Benjamin Mays, president of Morehouse College, helped open doors for the white painter.

Civil rights leader A. Philip Randolph, president of the Brotherhood of Sleeping Car Porters, was near death, but got out of bed for his portrait. The frail, elderly man told Templeton how the FBI once viewed him as the most dangerous man in America because he had the power to bring the country to a standstill.

“When he said that to my husband, he had a real twinkle in his eye,” Lenore Templeton recalled.

Templeton also painted the Rev. Ralph David Abernathy, a close aide to the Rev. Martin Luther King Jr., but didn’t get to paint King before he was assassinated in 1968. His widow, Coretta Scott King, helped him sort through photos for the portrait.

“The expression in the photo is a combination of determination, sadness, resignation, hope,” Lenore Templeton said. “I think it touched a fear – he must have known someone would eventually assassinate him.”

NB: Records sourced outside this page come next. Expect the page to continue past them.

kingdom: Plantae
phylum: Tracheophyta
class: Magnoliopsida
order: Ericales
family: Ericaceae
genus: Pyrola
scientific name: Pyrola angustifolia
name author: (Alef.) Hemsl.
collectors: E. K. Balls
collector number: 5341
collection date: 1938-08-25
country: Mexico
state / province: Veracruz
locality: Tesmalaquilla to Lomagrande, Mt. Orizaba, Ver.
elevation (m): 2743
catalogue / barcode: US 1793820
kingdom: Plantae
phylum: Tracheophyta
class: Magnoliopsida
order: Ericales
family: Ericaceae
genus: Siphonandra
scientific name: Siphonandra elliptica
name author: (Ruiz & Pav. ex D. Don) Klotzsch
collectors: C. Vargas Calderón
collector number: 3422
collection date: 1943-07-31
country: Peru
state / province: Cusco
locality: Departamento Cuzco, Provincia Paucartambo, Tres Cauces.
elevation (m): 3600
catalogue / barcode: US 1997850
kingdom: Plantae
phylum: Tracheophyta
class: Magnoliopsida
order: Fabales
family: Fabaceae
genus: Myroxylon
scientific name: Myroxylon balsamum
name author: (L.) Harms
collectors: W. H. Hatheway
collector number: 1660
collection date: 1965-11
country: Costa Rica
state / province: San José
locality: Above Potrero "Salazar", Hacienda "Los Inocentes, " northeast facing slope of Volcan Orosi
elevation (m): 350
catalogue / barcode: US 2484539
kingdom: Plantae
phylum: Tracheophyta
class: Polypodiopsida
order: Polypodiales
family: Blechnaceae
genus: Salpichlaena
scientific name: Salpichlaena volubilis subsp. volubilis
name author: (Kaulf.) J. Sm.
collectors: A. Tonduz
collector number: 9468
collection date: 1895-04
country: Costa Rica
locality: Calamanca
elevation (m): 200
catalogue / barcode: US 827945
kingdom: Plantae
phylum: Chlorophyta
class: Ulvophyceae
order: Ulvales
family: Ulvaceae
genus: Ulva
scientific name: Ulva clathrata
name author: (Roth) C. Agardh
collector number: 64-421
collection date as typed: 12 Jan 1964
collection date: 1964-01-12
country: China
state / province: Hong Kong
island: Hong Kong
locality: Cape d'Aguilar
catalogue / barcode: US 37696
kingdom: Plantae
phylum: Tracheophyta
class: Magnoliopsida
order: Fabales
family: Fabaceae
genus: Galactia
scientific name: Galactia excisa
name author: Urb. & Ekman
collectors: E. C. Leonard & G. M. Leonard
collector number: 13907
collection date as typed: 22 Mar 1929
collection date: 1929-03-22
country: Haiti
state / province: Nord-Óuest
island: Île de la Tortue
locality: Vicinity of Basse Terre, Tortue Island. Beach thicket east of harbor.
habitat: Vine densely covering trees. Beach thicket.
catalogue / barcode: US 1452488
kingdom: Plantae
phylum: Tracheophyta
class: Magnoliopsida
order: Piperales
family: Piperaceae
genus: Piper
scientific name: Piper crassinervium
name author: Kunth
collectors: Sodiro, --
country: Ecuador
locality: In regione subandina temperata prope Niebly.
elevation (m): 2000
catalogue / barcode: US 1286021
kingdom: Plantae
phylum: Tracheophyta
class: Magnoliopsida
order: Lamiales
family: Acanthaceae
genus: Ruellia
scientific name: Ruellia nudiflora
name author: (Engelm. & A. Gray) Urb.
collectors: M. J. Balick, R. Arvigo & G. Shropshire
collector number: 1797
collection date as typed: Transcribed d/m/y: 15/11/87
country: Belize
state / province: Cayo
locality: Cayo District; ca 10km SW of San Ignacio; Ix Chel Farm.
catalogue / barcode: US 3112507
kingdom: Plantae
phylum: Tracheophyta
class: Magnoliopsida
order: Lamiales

Templeton also did artist renderings for the trial in 1971 of Black Panthers founder Bobby Seale in New Haven. When he tried to do a sketch on a napkin, the judge who had banned photographers and sketching materials threatened to send him to jail, his son Kevin said.

And Templeton painted a portrait of President Jimmy Carter that is displayed in the Hall of Presidents at the Smithsonian’s National Portrait Gallery in Washington.

Lenore Templeton said she went to the White House to help her husband set up for Carter’s portrait. The bulletproof windows didn’t let in a lot of light, so Templeton told his wife to tape back the draperies.

“I have the distinction of setting off the alarm in the Oval Office,” Templeton said.

Secret Service agents came in with guns drawn and told the couple not to move. “Then they said, ‘Don’t touch the curtains,'” she said.

Carter arrived later, talking to Templeton about her native Germany as he prepared for a trip to the country. Carter and Robert Templeton talked about their childhoods working on farms that played crucial roles in both men’s lives.